4 . The present complaint relates to the period of his detention following his arrest on 27 September 2008. At the relevant time, his detention was authorised until 27 September 2009.

5 . After the events complained of, which are described below, the applicant was released, on 1 April 2010. However, the criminal proceedings against him appear to be still pending.

2. Request for release

(a) Submissions constituting the request

6 . The applicant made three separate submissions to the Office of Special Prosecutions (“the OSP” - Úrad Špeciálnej prokuratúry ), the Office of the Prosecutor General (“the OPG” - Generálna prokurat úra ) and the Special Court ( Špeciálny súd ), in which he referred to a recent judgment of the Constitutional Court concerning the status of the Special Court, argued that his detention on the authority of the Special Court was unlawful, considered that his detention was in any event unwarranted, proposed that it be replaced by his pledge that he would live in accordance with the law, and requested release.

7 . All three requests fell by law to be examined at first instance by the OSP .

8 . The first request was addressed directly to the OSP, was dated 20 May 2009, and reached its addressee on 26 May 2009.

The second request was addressed to the OPG, was dated 21 May 2009, reached its addressee on 25 May 2009, and was transmitted to the OSP on 26 May 2009.

9 . As the OSP did not grant the first two requests, they fell by law to be judicially determined by the Special Court, to which they were transmitted on 2 June 2009.

10 . The third request was addressed to the Special Court, was also dated 21 May 2009, reached its addressee on 29 May 2009, and was transmitted to the OSP on 3 June 2009. As the OSP did not grant it, it transmitted it back on the same day to the Special Court for a judicial determination.

(b) Challenge to the first-instance judge for alleged bias

11 . By way of a submission dated 23 May 2009, which was received at the Special Court on 29 May 2009, the applicant expressed objections to the handling of his case by his first-instance judge, which the Special Court interpreted as a challenge to the judge for bias.

12 . On 2 June 2009 the challenge was dismissed. On 10 June 2009 the decision was served on the applicant and on 11 June 2009 he filed an interlocutory appeal, which was dismissed by the Supreme Court on 24 June 2009. The case-file returned to the Special Court on 1 July 2009.

(c) First-instance decision on the request for release

13 . On 1 July 2009 the Special Court ordered that the request be examined in the framework of a public session ( verejn é zasadnutie ), to be held on 13 July 2009:

14 . On 8 July 2009 the Special Court was informed that the applicant ’ s lawyer had been struck off the list of counsel and could accordingly no longer represent him. In response, the Special Court invited the applicant to appoint a new lawyer by 13 July 2009.

15 . As legal representation was mandatory, in the circumstances the session scheduled for 13 July 2009 had to be cancelled.

16 . On 13 July 2009 the applicant made a written submission containing his arguments and waiving his right to have the request examined at a public session.

17 . On 16 July 2009 the Special Court dismissed the applicant ’ s request. The written version of the decision was served on the applicant ’ s court ‑ appointed lawyer on 21 July 2009, on the lawyer of his choice on 27 July 2009, and on the applicant himself on 30 July 2009.

* [DIRECTIONS]
1. Which distinct dates in July 2009 does the detention excerpt mention? List each one once.
2. Write the next paragraph of the detention excerpt, starting after its last sentence.
The records have no connection to the detention excerpt.

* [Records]
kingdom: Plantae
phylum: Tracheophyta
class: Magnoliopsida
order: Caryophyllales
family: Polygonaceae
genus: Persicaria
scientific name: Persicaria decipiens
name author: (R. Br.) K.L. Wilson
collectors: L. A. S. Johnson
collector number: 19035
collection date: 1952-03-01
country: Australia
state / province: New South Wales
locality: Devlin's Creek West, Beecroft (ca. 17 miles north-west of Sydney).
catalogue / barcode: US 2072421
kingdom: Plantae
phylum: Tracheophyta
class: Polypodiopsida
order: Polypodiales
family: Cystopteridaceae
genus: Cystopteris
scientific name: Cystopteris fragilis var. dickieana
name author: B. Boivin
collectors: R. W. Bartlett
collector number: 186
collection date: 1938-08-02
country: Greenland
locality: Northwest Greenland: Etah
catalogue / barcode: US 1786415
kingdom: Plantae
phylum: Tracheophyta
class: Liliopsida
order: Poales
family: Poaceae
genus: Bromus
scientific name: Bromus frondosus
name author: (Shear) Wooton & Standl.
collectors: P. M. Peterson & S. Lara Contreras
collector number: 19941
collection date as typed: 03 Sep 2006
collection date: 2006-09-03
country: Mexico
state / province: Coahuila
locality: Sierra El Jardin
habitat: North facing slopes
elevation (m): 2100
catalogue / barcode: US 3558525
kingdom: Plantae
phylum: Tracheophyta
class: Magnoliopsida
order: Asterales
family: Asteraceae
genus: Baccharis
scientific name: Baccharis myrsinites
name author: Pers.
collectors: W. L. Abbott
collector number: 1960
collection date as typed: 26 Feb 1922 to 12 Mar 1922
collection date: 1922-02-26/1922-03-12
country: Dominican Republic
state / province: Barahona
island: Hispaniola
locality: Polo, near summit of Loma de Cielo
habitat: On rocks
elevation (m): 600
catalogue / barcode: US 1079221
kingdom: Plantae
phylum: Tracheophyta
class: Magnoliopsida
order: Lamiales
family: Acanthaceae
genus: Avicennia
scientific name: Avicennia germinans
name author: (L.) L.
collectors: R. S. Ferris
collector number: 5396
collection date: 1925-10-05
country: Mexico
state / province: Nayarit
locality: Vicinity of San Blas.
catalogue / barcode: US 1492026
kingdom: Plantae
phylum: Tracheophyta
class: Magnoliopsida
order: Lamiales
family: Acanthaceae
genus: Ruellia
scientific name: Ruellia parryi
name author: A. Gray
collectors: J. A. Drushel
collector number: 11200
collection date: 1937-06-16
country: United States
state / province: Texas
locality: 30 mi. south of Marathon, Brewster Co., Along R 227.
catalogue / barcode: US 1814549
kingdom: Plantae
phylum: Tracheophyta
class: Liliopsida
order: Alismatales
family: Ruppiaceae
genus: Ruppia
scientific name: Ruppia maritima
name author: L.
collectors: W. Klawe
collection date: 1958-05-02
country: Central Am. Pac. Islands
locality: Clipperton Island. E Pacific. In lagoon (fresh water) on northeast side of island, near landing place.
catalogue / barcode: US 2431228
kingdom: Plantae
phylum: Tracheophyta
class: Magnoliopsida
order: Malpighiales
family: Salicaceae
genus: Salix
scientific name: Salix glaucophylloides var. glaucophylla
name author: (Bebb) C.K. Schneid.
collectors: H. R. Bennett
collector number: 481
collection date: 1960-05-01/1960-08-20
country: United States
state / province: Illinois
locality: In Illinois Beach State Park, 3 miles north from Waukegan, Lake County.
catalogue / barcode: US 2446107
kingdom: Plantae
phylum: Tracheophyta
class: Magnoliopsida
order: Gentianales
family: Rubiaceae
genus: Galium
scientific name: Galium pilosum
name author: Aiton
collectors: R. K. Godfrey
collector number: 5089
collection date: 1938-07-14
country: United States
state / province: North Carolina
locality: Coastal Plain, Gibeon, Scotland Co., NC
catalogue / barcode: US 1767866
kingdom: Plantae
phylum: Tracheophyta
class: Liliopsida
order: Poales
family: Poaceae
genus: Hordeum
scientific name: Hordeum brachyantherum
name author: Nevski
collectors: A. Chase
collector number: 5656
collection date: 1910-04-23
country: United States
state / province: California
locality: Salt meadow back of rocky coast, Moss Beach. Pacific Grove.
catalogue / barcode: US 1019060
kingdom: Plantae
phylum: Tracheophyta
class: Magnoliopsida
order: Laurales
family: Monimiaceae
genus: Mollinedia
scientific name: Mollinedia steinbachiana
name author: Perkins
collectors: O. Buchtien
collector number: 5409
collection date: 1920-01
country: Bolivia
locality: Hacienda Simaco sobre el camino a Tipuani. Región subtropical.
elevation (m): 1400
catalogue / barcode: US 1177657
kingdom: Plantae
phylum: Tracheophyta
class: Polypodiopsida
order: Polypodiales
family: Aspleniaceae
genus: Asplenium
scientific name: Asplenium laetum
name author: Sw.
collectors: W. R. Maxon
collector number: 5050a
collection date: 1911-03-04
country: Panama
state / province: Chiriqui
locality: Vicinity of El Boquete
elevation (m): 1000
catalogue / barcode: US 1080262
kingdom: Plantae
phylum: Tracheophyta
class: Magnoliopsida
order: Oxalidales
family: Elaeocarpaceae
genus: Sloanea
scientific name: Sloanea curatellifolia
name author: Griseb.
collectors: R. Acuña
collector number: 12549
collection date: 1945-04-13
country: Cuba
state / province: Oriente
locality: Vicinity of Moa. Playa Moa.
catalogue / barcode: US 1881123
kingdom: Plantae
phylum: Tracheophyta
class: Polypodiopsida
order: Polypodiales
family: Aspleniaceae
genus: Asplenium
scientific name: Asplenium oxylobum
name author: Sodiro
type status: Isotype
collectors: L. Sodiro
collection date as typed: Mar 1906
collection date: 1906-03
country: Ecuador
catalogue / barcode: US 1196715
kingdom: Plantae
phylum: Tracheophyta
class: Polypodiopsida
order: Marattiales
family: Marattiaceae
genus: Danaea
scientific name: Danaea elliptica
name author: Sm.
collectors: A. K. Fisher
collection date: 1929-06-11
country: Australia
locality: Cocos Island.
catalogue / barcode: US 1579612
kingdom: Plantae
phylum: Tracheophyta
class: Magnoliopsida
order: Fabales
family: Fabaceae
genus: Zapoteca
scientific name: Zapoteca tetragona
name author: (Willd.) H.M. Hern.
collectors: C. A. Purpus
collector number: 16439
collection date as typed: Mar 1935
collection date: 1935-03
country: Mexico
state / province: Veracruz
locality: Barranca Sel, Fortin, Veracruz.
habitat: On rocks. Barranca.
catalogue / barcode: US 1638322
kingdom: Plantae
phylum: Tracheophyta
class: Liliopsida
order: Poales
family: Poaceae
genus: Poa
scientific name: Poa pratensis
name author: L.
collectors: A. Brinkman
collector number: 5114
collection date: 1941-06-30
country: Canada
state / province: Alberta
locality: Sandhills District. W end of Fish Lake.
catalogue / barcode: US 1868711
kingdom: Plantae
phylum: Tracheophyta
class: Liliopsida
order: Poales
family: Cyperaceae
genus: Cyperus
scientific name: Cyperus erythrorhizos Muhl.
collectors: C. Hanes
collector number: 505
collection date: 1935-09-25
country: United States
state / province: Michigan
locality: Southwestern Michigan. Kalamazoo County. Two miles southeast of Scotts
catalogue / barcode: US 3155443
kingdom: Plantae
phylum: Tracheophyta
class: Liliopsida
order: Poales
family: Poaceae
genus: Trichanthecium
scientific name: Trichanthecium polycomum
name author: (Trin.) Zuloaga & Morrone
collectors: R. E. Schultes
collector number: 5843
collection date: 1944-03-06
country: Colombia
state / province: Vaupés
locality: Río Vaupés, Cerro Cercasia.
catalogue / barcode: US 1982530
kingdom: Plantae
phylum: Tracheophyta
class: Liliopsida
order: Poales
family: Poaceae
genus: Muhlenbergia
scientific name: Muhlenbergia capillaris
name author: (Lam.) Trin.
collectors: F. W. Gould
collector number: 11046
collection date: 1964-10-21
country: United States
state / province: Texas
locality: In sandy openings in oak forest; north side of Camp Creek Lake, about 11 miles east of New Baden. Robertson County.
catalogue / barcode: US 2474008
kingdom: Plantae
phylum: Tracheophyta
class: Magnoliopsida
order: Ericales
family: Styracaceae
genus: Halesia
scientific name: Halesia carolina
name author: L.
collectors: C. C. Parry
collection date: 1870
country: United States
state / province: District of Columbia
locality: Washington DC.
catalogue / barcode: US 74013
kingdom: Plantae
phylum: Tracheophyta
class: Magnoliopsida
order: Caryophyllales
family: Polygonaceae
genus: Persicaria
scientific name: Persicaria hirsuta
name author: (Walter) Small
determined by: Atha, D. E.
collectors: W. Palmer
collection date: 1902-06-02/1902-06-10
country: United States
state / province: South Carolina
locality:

* [IN RESPONSE]
1. 1 July 2009, 8 July 2009, 13 July 2009, 16 July 2009, 21 July 2009, 27 July 2009, 30 July 2009

2.
(d) Interlocutory appeal and challenge to the Supreme Court for alleged bias

18 . The applicant challenged the decision of 16 July 2009 by way of an interlocutory appeal lodged by his lawyer as well as by the applicant himself. The appeal of his lawyer is dated 23 July 2009, was addressed to the Special Court, reached its addressee on 27 July 2009, and was transmitted to the Supreme Court on 31 July 2009. The applicant ’ s own appeal is dated 2 August 2009, was addressed directly to Supreme Court, and was received there on 5 August 2009.

19 . Simultaneously with filing an appeal, the applicant challenged the entire criminal-law bench of the Supreme Court for bias, again relying on the Constitutional Court ’ s judgment mentioned above.

20 . On 13 August 2009 the Supreme Court dismissed the challenge.

21 . On 25 August 2009 it dismissed the applicant ’ s interlocutory appeal against the decision of 16 July 2009. The Supreme Court ’ s decision was served on the applicant on 2 September 2009.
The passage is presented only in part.